Accordingly, around the world there is record of a great flood that occurred circa 2300 BC.

I am not about to challenge anyone on the real age of our universe.

I simply refer them to the fact that God reconciles time in a much different way than humans. Peter writes that "1,000 years could be but a day for God."
 
An inexplicable "big bang" occurs billions of years ago and somehow
this is what chaos led too? Does that not conflict with the simple
elegance embedded within the physical laws?  
 
Precision from Chaos?
 
 
That seems pretty hard to conceive. It is also beyond our
comprehension to understand a being known as the Alpha and the
Omega, or the beginning and the end, of which, He is neither. He
never had a beginning and He will never end.
 
Ask a scientist to define energy. He will tell you that energy is
eternal. It has always been around and it will always be. It may change forms, but it is every where at the same time. It is what everything that we know in the material world breaks down to on the
quantum level.
NOW...
 
Ask a member of clergy to describe God. He too, is omnipotent, and everywhere at all times. He is in us and around us. He never had a beginning and will never have an end.
 
When Moses asked for his name, he was told by a burning bush that "I am who I am [who I need to be]. In Hebrew, God's name is a collection of four symbols that translate to Yahweh. In English, his name is pronounced, Jehovah. (see Psalms 83:18 in almost every translation)
 
One of the commandments is not to use God's name in vain. A group of transcriptionists charged with the task of rewriting the scriptures elected to remove the holy name in favor of LORD of GOD.
 
 
Of course, if he has a name, Jehovah, then that is contradictory that Jesus was God-incarnate. The different names serves to separate them as independent individuals.

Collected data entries
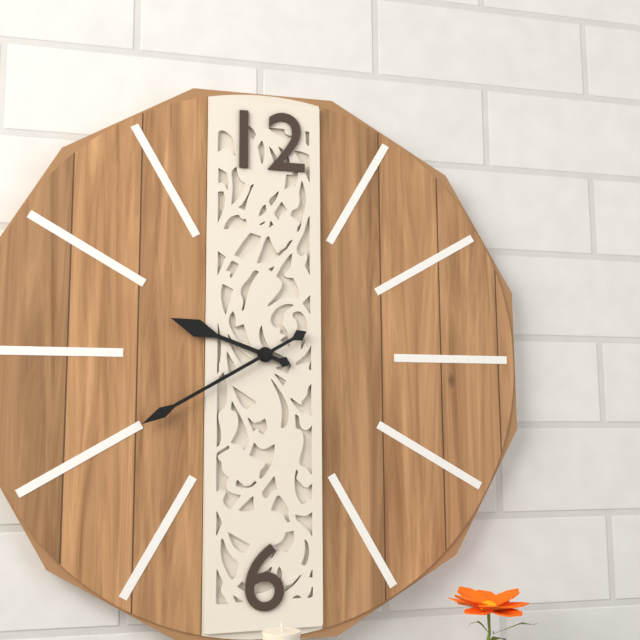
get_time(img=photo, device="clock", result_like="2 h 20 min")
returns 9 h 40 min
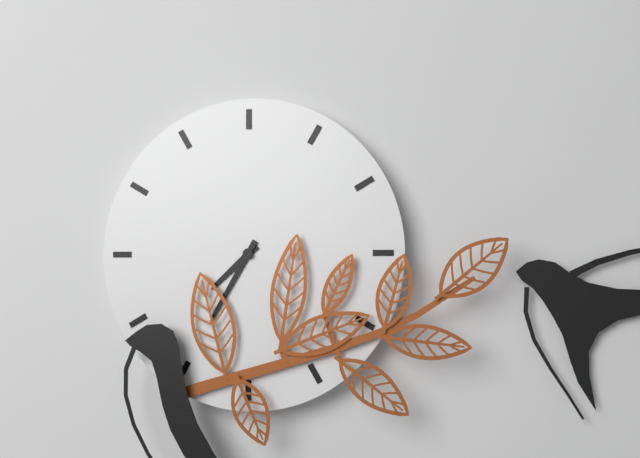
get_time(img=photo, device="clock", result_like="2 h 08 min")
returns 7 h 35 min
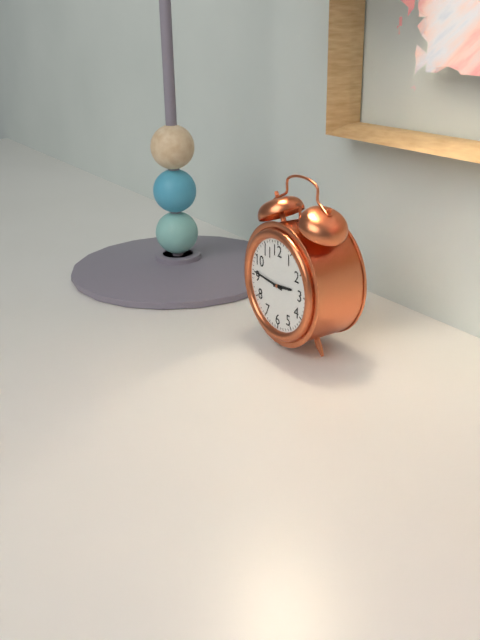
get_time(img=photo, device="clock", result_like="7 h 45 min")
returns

▶ [DIRECTIVES]
1. Write out the part of the passage on God and creation that opens with the words containing "Accordingly, around the" and closes with "the physical laws?".
2. For each statement, decide whether it agrees with the passage on God and creation, and answer yes or no with the deciding words of the passage quoted exactly. (a) The passage places a great flood at around 2300 BC. (b) Moses learned God's name from an angel. (c) A scientist asked to define energy will say that it is eternal.
3. Carry on the passage on God and creation, beginning after its last sentence.

▶ [RESPONSES PER TASK]
1.
Accordingly, around the world there is record of a great flood that occurred circa 2300 BC.

I am not about to challenge anyone on the real age of our universe.

I simply refer them to the fact that God reconciles time in a much different way than humans. Peter writes that "1,000 years could be but a day for God."
 
An inexplicable "big bang" occurs billions of years ago and somehow
this is what chaos led too? Does that not conflict with the simple
elegance embedded within the physical laws?

2.
(a) Yes: "there is record of a great flood that occurred circa 2300 BC"
(b) No: "he was told by a burning bush"
(c) Yes: "He will tell you that energy is eternal."

3.
Jesus often referred to the Father. "He is greater than I," and "Even the Son of Man does not know the day, but only the Father."
 
Jesus is called a god. He was the first life-form God created and was involved in the process from then on...so, unlike Jehovah, Jesus did have a beginning.
 
 
I am not out to cause contention. I have read every passage in the bible but I am not a religious person. It was an educational goal to know the book from which Western civilization was founded.
 
 
Three hundred and some years after Jesus was killed was it decided that a trilogy exists. A trilogy is common to many religions and was founded, like most of today's religions, in Babylon.
 
By choosing to adopt that as fact, it elevated Mary to a new station as the mother of God. Despite the fact that she is hardly mentioned at all, and that Jesus did not admonish his followers a single instance to revere the holy mother as such. She was a good woman, and beyond the fact that Joseph was a good man, they are barely supporting cast in the Gospel accounts.
 
I also have wondered a lot about why only certain scriptures are important. For instance, as the Apostle Paul wrote, "...Adulterers, Fornicators, men who lie with men...will not enter God's kingdom."
 
Yet religious fanatics are fixated on the part about homosexuality when the same consequences apply to them if they are having sex outside of marriage.
 
The Lord's prayer is a fickle thing. It was the model of how to pray that Jesus shared with the crowd. However, moments before he said those famous words, "...Hallowed be thy Name...Earth as it is in Heaven" he quite clearly says that we should not hope to be heard by our use of many words, or not to sound the trumpets ahead of you in a spectacle to draw attention to your holiness...surely I say to you, they are receiving their reward in full."  He continues, "But do not be saying the same words over like the hypocrites, but speak from your heart..."
 
This leads him to model a prayer for us so that we know what to include, not what to recite. A memorized script has no meaning.
 
Jesus began his ministry after John the Baptist baptized him. It took only three years for the historical figure, Jesus, to change the world and be the founder of Christianity.
 
I don't really care if you believe the bible, or have any interest in religion. I have no ties with organized religion, but I know what the bible says and what it does not.
 
I always wondered who invented the Rapture. There is not a word about any such thing that I read in the scriptures.
 
It seems to me, that in Revelations, John is calling organized religion "Babylon the Great." The belief is that only one true religion exists and I have read how to recognize them.
 
In the Bible, it also warns against traditions becoming greater than his word. But, today, religion is all about rituals and traditions.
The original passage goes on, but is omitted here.